納豆には様々な成分が入っている中でも特に多いのがセレン、ナットウキナーゼ、ビタミンE、ビタミンK、プリン体の5種類です。まずはそれぞれの上限摂取量や目安の摂取量を見てみましょう。
- セレンの上限摂取量:は330〜420mcg
- ナットウキナーゼの摂取目安:2000UF
- ビタミンEの1日の摂取目安:1日の摂取量目安は、6.5~7.0mgで、その上限は650mg
- ビタミンKの1日の摂取目安:成人以上は(体重)mcg
- プリン体の摂取制限:痛風患者のプリン体摂取制限は400mg
次に納豆に含まれる量を見てみましょう。
- セレン:100gあたり16mcg
- ナットウキナーゼ:1パック当たり1500FU
- ビタミンE:100gあたり0.5mg
- ビタミンK:ひきわり納豆100gあたり930mcg、粒納豆100gあたり600mcg
- プリン体:100gあたり113mg
ネット上の情報の中には、納豆100gに対してセレンが235mcg含まれると紹介しているものもありますが、文部科学省の日本食品標準成分表2015年版(七訂)によりますと、納豆は100gあたり16mcg、つまり納豆1パックが50gだとすると、男性の場合52パック、女性の場合41パックを1日で摂取しなければならないため、納豆の食べ過ぎでセレンの過剰に摂取になるかどうかは、さほど気にする必要はないといえるでしょう。
また、摂取目安は多少超えても大丈夫なので、目安として注意しながら食べましょう。
納豆の食べ過ぎによる副作用や注意点
こちらでは納豆の食べすぎによるもっと身近な症状や、副作用と言えるものまで、1つ1つ紹介していきます。
「おなら」と納豆の食べ過ぎ
納豆を食べていると便通が良くなったり、おならの匂いが無くなったりすることがある反面、おならが臭くなることもあります。

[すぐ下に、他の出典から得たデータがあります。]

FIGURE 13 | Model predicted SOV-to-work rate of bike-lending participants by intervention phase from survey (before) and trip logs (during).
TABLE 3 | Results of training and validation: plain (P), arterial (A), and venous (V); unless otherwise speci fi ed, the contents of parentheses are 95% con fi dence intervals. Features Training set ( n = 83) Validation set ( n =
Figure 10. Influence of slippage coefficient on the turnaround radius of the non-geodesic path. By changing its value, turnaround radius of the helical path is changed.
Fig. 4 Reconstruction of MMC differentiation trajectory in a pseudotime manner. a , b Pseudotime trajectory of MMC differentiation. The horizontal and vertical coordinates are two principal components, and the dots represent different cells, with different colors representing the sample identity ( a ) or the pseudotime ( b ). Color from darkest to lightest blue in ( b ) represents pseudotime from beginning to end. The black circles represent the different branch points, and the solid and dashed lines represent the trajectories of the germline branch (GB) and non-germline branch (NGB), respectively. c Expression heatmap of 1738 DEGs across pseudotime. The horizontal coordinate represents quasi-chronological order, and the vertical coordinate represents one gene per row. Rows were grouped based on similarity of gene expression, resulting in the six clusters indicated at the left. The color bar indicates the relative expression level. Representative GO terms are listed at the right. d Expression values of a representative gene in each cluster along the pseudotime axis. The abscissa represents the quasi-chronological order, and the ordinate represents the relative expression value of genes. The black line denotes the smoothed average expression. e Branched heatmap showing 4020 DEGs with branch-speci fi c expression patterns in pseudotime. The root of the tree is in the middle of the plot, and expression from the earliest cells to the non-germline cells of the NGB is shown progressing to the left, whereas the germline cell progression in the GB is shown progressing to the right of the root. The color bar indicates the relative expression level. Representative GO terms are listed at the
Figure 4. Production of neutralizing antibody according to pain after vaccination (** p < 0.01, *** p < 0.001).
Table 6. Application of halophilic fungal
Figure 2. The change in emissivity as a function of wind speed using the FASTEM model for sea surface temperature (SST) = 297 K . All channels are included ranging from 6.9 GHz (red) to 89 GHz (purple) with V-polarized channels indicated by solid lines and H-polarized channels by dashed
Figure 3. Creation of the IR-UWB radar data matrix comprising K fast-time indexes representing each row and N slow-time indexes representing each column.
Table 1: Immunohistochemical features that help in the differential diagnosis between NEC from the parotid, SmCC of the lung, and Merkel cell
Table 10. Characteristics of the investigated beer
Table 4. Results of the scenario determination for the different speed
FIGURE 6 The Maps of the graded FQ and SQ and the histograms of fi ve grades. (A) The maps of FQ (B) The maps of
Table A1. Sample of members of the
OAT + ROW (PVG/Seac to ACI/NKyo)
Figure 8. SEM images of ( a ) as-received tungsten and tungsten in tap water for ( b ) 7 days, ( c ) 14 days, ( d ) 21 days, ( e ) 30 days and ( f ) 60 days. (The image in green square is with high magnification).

納豆菌は善玉菌の一種なので、納豆菌が腸の中で食品を分解した場合には臭くないおなら(ガス)になります。
しかし、納豆菌ではなく他の悪玉菌がいた場合には、その悪玉菌が腸に入った納豆のたんぱく質を分解し、臭いおなら(ガス)を発生させていることがあるのです。
納豆以外のたんぱく質を取っても同じく臭くなるのでこれは納豆の食べすぎが原因と言うよりはもともと腸に居た悪玉菌が原因なので、食べ方や食べる時間を工夫して善玉菌を増やす工夫をした方が良いでしょう。
「体臭」と納豆の食べ過ぎ
納豆自体が臭いために納豆を食べすぎたら体臭が臭くなるのではないかと考えがちですが、納豆が体臭を臭くすることはありません。むしろ整腸作用で便通が良くなり、老廃物が排出されることで体臭が良くなる(少なくなる)と考えられています。
そもそも食べ物の匂い成分はニンニクやニラなどの例外を除き、体内で分解され、肝臓で代謝されて尿として排出されます。そのため体臭と言うよりは尿が納豆臭くなることはあります。それから胃に納豆が常に溜まっていれば「逆流性の口臭」によって納豆臭い息になってしまう可能性はあります。
「生理」と納豆の食べ過ぎ
女性には馴染み深いかと思いますが、大豆には大豆イソフラボンと言う女性ホルモンに似た分子構造をしている成分が入っていて、納豆も大豆なので大豆イソフラボンは含まれます。イソフラボンは正しく摂取すれば生理不順などを正してくれると言われていますが、1日の摂取許容量は70~75mgです。納豆1パック当たり25~30mg程含まれているので3パック以上食べると過剰摂取になります。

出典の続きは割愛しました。